> _Belirtilen hedef_: Aşağıdaki kayıtların tamamını satır satır, hiçbir değişiklik yapmadan yazdırın.

<<<<

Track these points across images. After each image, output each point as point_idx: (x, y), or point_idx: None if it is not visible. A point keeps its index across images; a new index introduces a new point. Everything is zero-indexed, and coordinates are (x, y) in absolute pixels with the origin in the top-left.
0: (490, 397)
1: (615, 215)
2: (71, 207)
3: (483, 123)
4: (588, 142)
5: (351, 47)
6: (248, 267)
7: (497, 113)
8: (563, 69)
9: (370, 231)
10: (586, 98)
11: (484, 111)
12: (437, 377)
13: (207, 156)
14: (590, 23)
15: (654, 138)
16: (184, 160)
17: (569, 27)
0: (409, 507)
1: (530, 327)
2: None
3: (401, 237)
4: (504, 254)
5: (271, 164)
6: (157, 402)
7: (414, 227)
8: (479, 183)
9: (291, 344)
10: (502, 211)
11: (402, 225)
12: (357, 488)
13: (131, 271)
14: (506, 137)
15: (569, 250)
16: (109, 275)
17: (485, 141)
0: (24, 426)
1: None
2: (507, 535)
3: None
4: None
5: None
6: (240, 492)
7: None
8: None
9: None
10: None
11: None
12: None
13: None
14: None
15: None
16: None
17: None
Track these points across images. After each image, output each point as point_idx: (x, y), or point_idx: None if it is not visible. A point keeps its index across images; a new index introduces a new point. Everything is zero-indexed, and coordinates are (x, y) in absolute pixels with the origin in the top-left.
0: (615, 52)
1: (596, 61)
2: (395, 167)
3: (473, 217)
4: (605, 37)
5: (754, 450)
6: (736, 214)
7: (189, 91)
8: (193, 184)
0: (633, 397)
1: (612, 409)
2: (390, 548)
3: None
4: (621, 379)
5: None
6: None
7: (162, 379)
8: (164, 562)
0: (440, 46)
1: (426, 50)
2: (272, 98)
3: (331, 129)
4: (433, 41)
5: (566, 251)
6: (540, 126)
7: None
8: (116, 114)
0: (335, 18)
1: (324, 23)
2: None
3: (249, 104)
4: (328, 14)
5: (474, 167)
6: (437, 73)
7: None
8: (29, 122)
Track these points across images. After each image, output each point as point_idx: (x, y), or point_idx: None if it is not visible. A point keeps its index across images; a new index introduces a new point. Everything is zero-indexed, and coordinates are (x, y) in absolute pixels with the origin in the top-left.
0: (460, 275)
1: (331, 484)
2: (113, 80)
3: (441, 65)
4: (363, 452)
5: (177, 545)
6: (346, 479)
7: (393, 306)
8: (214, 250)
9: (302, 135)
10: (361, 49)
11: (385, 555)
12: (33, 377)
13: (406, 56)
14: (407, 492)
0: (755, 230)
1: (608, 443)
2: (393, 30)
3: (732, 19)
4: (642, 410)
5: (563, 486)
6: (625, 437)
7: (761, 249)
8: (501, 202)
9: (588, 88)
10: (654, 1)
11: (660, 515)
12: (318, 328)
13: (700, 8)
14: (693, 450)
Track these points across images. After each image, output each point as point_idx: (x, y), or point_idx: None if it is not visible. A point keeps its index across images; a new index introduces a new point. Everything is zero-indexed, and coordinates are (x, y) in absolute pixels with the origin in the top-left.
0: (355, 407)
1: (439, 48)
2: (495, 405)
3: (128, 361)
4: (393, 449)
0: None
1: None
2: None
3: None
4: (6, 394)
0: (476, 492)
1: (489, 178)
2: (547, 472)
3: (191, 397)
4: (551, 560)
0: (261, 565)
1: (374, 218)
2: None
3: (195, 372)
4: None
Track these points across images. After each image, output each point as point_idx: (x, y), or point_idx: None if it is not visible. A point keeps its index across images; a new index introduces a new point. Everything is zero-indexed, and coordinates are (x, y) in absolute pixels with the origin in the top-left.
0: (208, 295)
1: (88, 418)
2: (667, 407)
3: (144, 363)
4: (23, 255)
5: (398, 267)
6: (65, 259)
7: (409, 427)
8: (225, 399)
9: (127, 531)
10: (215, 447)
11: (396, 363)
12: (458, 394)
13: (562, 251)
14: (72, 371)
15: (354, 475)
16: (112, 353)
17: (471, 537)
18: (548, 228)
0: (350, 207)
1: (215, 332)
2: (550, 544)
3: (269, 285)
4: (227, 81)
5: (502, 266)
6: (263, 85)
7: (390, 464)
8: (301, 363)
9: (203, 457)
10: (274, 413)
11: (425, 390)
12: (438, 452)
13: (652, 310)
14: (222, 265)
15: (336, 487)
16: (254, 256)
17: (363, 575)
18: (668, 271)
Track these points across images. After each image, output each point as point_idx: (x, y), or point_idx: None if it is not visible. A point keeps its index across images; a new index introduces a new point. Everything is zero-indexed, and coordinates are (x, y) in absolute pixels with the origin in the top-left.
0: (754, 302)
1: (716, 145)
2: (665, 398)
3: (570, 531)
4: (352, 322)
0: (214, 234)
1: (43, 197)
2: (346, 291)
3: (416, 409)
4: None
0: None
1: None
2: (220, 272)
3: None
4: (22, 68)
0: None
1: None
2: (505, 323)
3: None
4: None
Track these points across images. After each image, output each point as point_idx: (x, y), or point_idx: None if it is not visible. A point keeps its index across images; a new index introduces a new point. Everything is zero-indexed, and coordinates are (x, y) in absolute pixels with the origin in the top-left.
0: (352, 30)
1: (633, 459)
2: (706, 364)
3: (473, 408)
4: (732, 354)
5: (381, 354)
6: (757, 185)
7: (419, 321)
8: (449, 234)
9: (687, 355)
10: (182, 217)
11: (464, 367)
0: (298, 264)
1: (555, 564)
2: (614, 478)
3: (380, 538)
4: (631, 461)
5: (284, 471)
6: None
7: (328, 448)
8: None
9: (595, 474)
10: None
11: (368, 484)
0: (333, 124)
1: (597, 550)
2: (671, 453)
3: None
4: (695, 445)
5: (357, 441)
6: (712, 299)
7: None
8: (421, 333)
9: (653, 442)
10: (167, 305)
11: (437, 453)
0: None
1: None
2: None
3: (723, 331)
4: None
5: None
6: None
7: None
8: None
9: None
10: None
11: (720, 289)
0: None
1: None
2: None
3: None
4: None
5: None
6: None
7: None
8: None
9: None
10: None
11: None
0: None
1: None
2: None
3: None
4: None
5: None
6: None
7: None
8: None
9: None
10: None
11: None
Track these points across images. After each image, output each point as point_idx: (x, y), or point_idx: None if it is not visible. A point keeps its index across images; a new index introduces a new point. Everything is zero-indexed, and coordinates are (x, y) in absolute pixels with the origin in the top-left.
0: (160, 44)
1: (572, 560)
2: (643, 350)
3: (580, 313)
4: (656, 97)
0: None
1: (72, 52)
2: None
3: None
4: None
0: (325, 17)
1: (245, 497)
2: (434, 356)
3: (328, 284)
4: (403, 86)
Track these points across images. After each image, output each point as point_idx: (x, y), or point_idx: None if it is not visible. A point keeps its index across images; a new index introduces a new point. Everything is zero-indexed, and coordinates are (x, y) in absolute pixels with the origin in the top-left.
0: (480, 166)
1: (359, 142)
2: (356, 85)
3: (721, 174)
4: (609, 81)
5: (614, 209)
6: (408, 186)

>>>>

> _Göreve yanıt_:
Track these points across images. After each image, output each point as point_idx: (x, y), or point_idx: None if it is not visible. A point keeps its index across images; a new index introduces a new point. Everything is zero-indexed, and coordinates are (x, y) in absolute pixels with the origin in the top-left.
0: (490, 397)
1: (615, 215)
2: (71, 207)
3: (483, 123)
4: (588, 142)
5: (351, 47)
6: (248, 267)
7: (497, 113)
8: (563, 69)
9: (370, 231)
10: (586, 98)
11: (484, 111)
12: (437, 377)
13: (207, 156)
14: (590, 23)
15: (654, 138)
16: (184, 160)
17: (569, 27)
0: (409, 507)
1: (530, 327)
2: None
3: (401, 237)
4: (504, 254)
5: (271, 164)
6: (157, 402)
7: (414, 227)
8: (479, 183)
9: (291, 344)
10: (502, 211)
11: (402, 225)
12: (357, 488)
13: (131, 271)
14: (506, 137)
15: (569, 250)
16: (109, 275)
17: (485, 141)
0: (24, 426)
1: None
2: (507, 535)
3: None
4: None
5: None
6: (240, 492)
7: None
8: None
9: None
10: None
11: None
12: None
13: None
14: None
15: None
16: None
17: None
Track these points across images. After each image, output each point as point_idx: (x, y), or point_idx: None if it is not visible. A point keeps its index across images; a new index introduces a new point. Everything is zero-indexed, and coordinates are (x, y) in absolute pixels with the origin in the top-left.
0: (615, 52)
1: (596, 61)
2: (395, 167)
3: (473, 217)
4: (605, 37)
5: (754, 450)
6: (736, 214)
7: (189, 91)
8: (193, 184)
0: (633, 397)
1: (612, 409)
2: (390, 548)
3: None
4: (621, 379)
5: None
6: None
7: (162, 379)
8: (164, 562)
0: (440, 46)
1: (426, 50)
2: (272, 98)
3: (331, 129)
4: (433, 41)
5: (566, 251)
6: (540, 126)
7: None
8: (116, 114)
0: (335, 18)
1: (324, 23)
2: None
3: (249, 104)
4: (328, 14)
5: (474, 167)
6: (437, 73)
7: None
8: (29, 122)
Track these points across images. After each image, output each point as point_idx: (x, y), or point_idx: None if it is not visible. A point keeps its index across images; a new index introduces a new point. Everything is zero-indexed, and coordinates are (x, y) in absolute pixels with the origin in the top-left.
0: (460, 275)
1: (331, 484)
2: (113, 80)
3: (441, 65)
4: (363, 452)
5: (177, 545)
6: (346, 479)
7: (393, 306)
8: (214, 250)
9: (302, 135)
10: (361, 49)
11: (385, 555)
12: (33, 377)
13: (406, 56)
14: (407, 492)
0: (755, 230)
1: (608, 443)
2: (393, 30)
3: (732, 19)
4: (642, 410)
5: (563, 486)
6: (625, 437)
7: (761, 249)
8: (501, 202)
9: (588, 88)
10: (654, 1)
11: (660, 515)
12: (318, 328)
13: (700, 8)
14: (693, 450)
Track these points across images. After each image, output each point as point_idx: (x, y), or point_idx: None if it is not visible. A point keeps its index across images; a new index introduces a new point. Everything is zero-indexed, and coordinates are (x, y) in absolute pixels with the origin in the top-left.
0: (355, 407)
1: (439, 48)
2: (495, 405)
3: (128, 361)
4: (393, 449)
0: None
1: None
2: None
3: None
4: (6, 394)
0: (476, 492)
1: (489, 178)
2: (547, 472)
3: (191, 397)
4: (551, 560)
0: (261, 565)
1: (374, 218)
2: None
3: (195, 372)
4: None
Track these points across images. After each image, output each point as point_idx: (x, y), or point_idx: None if it is not visible. A point keeps its index across images; a new index introduces a new point. Everything is zero-indexed, and coordinates are (x, y) in absolute pixels with the origin in the top-left.
0: (208, 295)
1: (88, 418)
2: (667, 407)
3: (144, 363)
4: (23, 255)
5: (398, 267)
6: (65, 259)
7: (409, 427)
8: (225, 399)
9: (127, 531)
10: (215, 447)
11: (396, 363)
12: (458, 394)
13: (562, 251)
14: (72, 371)
15: (354, 475)
16: (112, 353)
17: (471, 537)
18: (548, 228)
0: (350, 207)
1: (215, 332)
2: (550, 544)
3: (269, 285)
4: (227, 81)
5: (502, 266)
6: (263, 85)
7: (390, 464)
8: (301, 363)
9: (203, 457)
10: (274, 413)
11: (425, 390)
12: (438, 452)
13: (652, 310)
14: (222, 265)
15: (336, 487)
16: (254, 256)
17: (363, 575)
18: (668, 271)
Track these points across images. After each image, output each point as point_idx: (x, y), or point_idx: None if it is not visible. A point keeps its index across images; a new index introduces a new point. Everything is zero-indexed, and coordinates are (x, y) in absolute pixels with the origin in the top-left.
0: (754, 302)
1: (716, 145)
2: (665, 398)
3: (570, 531)
4: (352, 322)
0: (214, 234)
1: (43, 197)
2: (346, 291)
3: (416, 409)
4: None
0: None
1: None
2: (220, 272)
3: None
4: (22, 68)
0: None
1: None
2: (505, 323)
3: None
4: None
Track these points across images. After each image, output each point as point_idx: (x, y), or point_idx: None if it is not visible. A point keeps its index across images; a new index introduces a new point. Everything is zero-indexed, and coordinates are (x, y) in absolute pixels with the origin in the top-left.
0: (352, 30)
1: (633, 459)
2: (706, 364)
3: (473, 408)
4: (732, 354)
5: (381, 354)
6: (757, 185)
7: (419, 321)
8: (449, 234)
9: (687, 355)
10: (182, 217)
11: (464, 367)
0: (298, 264)
1: (555, 564)
2: (614, 478)
3: (380, 538)
4: (631, 461)
5: (284, 471)
6: None
7: (328, 448)
8: None
9: (595, 474)
10: None
11: (368, 484)
0: (333, 124)
1: (597, 550)
2: (671, 453)
3: None
4: (695, 445)
5: (357, 441)
6: (712, 299)
7: None
8: (421, 333)
9: (653, 442)
10: (167, 305)
11: (437, 453)
0: None
1: None
2: None
3: (723, 331)
4: None
5: None
6: None
7: None
8: None
9: None
10: None
11: (720, 289)
0: None
1: None
2: None
3: None
4: None
5: None
6: None
7: None
8: None
9: None
10: None
11: None
0: None
1: None
2: None
3: None
4: None
5: None
6: None
7: None
8: None
9: None
10: None
11: None
Track these points across images. After each image, output each point as point_idx: (x, y), or point_idx: None if it is not visible. A point keeps its index across images; a new index introduces a new point. Everything is zero-indexed, and coordinates are (x, y) in absolute pixels with the origin in the top-left.
0: (160, 44)
1: (572, 560)
2: (643, 350)
3: (580, 313)
4: (656, 97)
0: None
1: (72, 52)
2: None
3: None
4: None
0: (325, 17)
1: (245, 497)
2: (434, 356)
3: (328, 284)
4: (403, 86)
Track these points across images. After each image, output each point as point_idx: (x, y), or point_idx: None if it is not visible. A point keeps its index across images; a new index introduces a new point. Everything is zero-indexed, and coordinates are (x, y) in absolute pixels with the origin in the top-left.
0: (480, 166)
1: (359, 142)
2: (356, 85)
3: (721, 174)
4: (609, 81)
5: (614, 209)
6: (408, 186)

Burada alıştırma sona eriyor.